Re: 8aeb879baf12 - significant system call latency regression, bisected
From: H. Peter Anvin
Date: Thu Jun 18 2026 - 18:56:33 EST
On 2026-06-17 05:37, Peter Zijlstra wrote:
>
> This builds with kcfi on and seems to do more or less do what is expected.
>
> I've not actually tried performance measurements on my IDT based system.
>
I'm going to run this through its paces.
I'm still confused, though, by the claim that changing the
patchable_function_entry() breaks the kCFI ABI. When I do a symbol check on my
system, the __pfx symbols are still at an offset of -16, and the additional
NOPs are located *before* them. Isn't this completely consistent with the
existing ABI? What am I missing here?
That being said, I like the idea of entry points being noendbr: they are very
high value targets and making them even a little bit harder to access I think
is a very good thing.
As far as getting the compiler people to address this: this very clearly would
have to be something explicitly opted in; e.g by adding a third (alignment)

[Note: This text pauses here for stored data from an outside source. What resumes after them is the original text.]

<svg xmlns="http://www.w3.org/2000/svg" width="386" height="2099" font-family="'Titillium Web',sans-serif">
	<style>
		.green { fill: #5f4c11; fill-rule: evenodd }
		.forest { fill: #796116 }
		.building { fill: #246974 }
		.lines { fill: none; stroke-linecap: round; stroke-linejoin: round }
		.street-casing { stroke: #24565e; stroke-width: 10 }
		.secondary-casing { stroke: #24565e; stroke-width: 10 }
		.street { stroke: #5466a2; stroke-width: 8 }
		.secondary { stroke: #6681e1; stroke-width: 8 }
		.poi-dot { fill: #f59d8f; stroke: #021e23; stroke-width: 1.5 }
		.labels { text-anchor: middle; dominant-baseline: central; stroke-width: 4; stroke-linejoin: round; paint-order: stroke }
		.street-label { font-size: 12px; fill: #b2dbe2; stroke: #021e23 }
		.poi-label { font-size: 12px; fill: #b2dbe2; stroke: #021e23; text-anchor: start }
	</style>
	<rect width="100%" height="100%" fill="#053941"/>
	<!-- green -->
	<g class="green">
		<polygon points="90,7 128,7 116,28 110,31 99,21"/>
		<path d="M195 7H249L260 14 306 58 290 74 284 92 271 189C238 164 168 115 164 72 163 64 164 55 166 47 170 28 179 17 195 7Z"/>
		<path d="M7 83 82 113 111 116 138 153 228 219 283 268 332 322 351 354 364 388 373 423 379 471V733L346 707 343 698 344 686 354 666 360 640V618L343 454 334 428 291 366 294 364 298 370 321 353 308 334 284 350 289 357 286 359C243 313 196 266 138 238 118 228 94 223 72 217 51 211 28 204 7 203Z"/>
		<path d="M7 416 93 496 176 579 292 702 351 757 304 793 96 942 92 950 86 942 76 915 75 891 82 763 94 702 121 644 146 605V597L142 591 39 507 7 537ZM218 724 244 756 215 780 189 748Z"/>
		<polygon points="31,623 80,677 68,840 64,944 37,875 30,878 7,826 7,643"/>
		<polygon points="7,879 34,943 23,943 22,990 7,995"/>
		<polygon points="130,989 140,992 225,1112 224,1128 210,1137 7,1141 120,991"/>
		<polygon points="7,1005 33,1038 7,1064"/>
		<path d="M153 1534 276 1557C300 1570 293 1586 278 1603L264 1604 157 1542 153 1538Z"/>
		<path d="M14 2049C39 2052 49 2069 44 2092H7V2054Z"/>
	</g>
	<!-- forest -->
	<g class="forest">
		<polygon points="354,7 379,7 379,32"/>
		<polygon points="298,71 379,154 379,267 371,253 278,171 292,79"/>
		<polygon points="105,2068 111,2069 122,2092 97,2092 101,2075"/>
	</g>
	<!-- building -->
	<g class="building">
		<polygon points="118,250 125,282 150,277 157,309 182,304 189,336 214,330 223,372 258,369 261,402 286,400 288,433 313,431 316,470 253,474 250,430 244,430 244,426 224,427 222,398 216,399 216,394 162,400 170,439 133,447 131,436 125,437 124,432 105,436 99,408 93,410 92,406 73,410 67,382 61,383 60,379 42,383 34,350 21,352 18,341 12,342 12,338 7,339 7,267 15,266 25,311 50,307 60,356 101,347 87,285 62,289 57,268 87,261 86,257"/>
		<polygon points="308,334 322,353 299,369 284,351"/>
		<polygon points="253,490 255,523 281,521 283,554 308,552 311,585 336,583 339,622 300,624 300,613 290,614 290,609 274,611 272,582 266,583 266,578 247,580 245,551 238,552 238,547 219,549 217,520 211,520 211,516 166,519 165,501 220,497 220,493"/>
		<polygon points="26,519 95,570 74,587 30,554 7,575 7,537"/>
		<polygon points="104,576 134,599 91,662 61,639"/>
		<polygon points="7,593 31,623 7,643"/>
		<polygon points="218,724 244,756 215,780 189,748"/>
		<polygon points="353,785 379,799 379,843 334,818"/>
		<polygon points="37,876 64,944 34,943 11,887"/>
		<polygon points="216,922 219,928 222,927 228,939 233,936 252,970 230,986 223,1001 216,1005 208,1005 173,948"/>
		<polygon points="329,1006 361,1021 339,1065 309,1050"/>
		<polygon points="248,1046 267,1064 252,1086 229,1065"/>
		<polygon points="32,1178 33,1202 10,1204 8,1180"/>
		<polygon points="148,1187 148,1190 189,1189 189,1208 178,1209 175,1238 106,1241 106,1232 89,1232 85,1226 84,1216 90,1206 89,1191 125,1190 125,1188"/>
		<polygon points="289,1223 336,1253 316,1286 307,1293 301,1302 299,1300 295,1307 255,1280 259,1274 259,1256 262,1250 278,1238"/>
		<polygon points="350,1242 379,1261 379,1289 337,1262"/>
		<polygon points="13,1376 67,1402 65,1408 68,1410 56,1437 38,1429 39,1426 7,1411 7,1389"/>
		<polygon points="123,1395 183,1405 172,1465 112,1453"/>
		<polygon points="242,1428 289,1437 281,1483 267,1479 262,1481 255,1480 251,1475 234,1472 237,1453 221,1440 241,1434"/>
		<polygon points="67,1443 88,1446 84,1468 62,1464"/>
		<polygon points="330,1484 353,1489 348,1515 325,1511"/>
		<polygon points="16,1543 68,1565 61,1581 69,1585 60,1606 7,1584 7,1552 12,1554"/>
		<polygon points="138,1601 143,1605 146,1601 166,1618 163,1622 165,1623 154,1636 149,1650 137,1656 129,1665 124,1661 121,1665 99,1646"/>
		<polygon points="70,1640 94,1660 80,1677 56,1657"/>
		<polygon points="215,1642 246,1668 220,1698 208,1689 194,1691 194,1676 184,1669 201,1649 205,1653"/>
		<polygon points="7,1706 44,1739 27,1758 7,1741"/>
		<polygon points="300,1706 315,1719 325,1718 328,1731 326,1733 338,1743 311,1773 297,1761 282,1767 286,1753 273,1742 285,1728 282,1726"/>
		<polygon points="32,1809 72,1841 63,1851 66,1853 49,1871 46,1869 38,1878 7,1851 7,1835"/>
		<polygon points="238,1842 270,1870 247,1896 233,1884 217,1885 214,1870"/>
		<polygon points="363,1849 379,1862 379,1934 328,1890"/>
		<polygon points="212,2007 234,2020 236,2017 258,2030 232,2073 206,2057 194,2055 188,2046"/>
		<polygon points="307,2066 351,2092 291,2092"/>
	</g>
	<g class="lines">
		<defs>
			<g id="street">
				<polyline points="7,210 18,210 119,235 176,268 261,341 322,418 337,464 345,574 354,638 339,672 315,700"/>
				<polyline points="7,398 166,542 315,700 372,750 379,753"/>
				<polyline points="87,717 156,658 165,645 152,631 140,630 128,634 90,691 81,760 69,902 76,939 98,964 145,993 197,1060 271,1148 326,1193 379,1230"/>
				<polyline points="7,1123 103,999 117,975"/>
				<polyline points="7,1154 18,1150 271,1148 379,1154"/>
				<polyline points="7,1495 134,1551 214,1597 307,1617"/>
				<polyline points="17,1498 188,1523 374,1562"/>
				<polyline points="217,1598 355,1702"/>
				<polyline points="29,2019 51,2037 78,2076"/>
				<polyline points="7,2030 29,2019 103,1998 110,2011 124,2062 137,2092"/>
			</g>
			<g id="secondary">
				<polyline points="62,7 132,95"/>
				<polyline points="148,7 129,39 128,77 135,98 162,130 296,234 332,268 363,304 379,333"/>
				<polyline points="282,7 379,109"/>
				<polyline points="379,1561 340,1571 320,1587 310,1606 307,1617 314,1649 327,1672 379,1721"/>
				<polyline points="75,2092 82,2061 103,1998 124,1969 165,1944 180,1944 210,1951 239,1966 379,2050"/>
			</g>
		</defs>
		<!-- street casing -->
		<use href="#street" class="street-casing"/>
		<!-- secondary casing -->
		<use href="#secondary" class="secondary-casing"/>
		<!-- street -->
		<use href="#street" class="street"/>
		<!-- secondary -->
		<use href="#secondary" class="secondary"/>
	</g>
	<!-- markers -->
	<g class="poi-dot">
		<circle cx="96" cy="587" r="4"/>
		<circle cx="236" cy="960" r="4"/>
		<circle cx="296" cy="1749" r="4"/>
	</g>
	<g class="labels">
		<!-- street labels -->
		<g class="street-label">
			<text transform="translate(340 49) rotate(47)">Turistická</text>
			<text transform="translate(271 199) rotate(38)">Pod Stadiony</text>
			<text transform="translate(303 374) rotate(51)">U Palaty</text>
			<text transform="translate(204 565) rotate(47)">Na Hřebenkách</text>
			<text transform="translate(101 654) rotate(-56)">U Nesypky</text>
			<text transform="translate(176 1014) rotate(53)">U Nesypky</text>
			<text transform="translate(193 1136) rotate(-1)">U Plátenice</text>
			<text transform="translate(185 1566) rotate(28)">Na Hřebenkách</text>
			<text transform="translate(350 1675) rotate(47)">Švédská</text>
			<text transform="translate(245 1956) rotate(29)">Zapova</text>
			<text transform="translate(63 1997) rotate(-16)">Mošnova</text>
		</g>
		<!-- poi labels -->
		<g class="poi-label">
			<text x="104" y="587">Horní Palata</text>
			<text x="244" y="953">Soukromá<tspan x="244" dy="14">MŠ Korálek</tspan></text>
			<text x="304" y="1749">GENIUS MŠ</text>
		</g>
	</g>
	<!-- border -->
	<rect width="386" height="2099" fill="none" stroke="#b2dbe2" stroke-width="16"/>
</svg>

argument to the patchable_function_entry attribute and option.
> Obviously this would want splitting into a few patches, but it does:
>
> - makes -fno-jump-tables unconditional
> - removes array_index_nospec() from the syscall dispatch
> - makes x{32,64}_sys_call() 'static noinstr'
Note: I have found that merging x32_sys_call() into x64_sys_call() generates
considerably better code, because both gcc and clang will re-use x64
sub-branches for the x32 code. Specifically, the way to make it generate good
code is to explicitly remove the x32 bit before a second switch (merging the
two switch statements will *not* give good code; neither compiler isn't clever
enough to detect the common-but-offset code branches.)
> - adds align_entry attribute that aligns on cacheline boundaries
> and disallows taking address
> - sprinkles align_entry on the noinstr syscall path
-hpa